News Release

Lizards demonstrate rapid evolution in the face of extreme cold

Peer-Reviewed Publication

American Association for the Advancement of Science (AAAS)

Lizards Demonstrate Rapid Evolution in the Face of Extreme Cold

image: University of Illinois animal biology professor Julian Catchen, left, postdoctoral researcher Shane Campbell-Staton and their colleagues found genetic, regulatory and physiological signatures of natural selection in green anole lizards that survived a bout of extremely cold weather in South Texas. This material relates to a paper that appeared in the Aug. 4, 2017, issue of Science, published by AAAS. The paper, by S.C. Campbell-Staton at University of Illinois in Champaign, Ill., and colleagues was titled, "Winter storms drive rapid phenotypic, regulatory, and genomic shifts in the green anole lizard." view more 

Credit: L. Brian Stauffer

By studying a population of lizards before and after a sudden cold snap that struck the U.S., scientists have observed how the surviving population underwent rapid adaptation in response to the event. The results demonstrate how a subpopulation can respond quickly - even in one generation - to extreme climatic events. The first direct measurement of natural selection influencing a wild population following a short-lived but extreme climatic event was reported in 1898 by biologist Hermon Bumpus, who found that the size of sparrows changed in response to a severe snowstorm. Yet, despite technological advances, there are still surprisingly few examples of biological response to intense weather events. Here, Shane C. Campbell-Staton and colleagues measured the threshold temperature at which the green anole lizard, Anolis carolinensis, loses its coordination, at five sites across Texas in August 2013. They conducted the same measurements following an extreme cold snap during the winter of 2013-2014, which drove temperatures that were significantly colder than the previous 15 years.
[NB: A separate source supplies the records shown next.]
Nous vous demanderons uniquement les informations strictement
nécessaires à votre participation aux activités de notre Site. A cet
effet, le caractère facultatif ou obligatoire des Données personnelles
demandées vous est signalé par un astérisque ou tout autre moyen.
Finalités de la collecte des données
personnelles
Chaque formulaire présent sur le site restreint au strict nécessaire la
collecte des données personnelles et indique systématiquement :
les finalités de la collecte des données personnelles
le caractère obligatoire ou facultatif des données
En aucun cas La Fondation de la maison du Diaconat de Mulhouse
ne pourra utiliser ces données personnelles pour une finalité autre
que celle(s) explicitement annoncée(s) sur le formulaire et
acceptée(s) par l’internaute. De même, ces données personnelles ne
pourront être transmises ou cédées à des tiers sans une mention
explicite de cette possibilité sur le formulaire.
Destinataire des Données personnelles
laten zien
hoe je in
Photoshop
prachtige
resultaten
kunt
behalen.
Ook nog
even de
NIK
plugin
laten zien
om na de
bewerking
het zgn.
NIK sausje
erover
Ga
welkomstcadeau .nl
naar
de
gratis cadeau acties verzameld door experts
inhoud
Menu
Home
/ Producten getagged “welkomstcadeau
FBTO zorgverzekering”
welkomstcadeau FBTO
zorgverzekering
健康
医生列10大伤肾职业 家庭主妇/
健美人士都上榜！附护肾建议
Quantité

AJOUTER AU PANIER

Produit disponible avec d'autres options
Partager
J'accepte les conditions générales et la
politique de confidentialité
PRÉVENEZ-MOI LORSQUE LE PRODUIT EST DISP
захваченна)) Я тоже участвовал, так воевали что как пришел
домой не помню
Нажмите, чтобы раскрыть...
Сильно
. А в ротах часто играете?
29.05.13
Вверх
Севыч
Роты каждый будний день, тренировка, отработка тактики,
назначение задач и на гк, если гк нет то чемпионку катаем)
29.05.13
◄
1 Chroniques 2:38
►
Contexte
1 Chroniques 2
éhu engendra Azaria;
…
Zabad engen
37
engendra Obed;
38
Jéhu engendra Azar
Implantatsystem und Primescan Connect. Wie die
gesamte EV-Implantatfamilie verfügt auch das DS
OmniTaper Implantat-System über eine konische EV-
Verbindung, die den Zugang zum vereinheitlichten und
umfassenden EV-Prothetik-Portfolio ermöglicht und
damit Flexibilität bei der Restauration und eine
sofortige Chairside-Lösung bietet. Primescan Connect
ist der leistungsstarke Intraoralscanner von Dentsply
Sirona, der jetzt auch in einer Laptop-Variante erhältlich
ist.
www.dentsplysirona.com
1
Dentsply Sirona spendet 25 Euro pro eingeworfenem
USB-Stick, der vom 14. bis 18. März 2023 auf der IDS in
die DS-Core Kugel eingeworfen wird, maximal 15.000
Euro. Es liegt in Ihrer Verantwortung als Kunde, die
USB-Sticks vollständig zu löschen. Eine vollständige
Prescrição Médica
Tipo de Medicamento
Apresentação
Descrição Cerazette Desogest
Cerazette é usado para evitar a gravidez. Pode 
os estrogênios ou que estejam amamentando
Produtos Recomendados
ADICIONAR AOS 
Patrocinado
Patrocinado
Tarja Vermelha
Yet they found that the surviving lizards in the south displayed greater resistance to lower temperatures than they had before the cold snap, at levels similar to their more northern counterparts. Furthermore, RNA sequencing revealed 14 genomic regions that displayed significant divergence between individuals before and after the storm. Intriguingly, the shift in gene expression only occurred in the southern population, which displayed a genetic shift toward the more northerly populations; the northern populations, in contrast, showed no change, presumably because winter variability there was less severe. These results are highlighted in a Perspective by Peter R. Grant.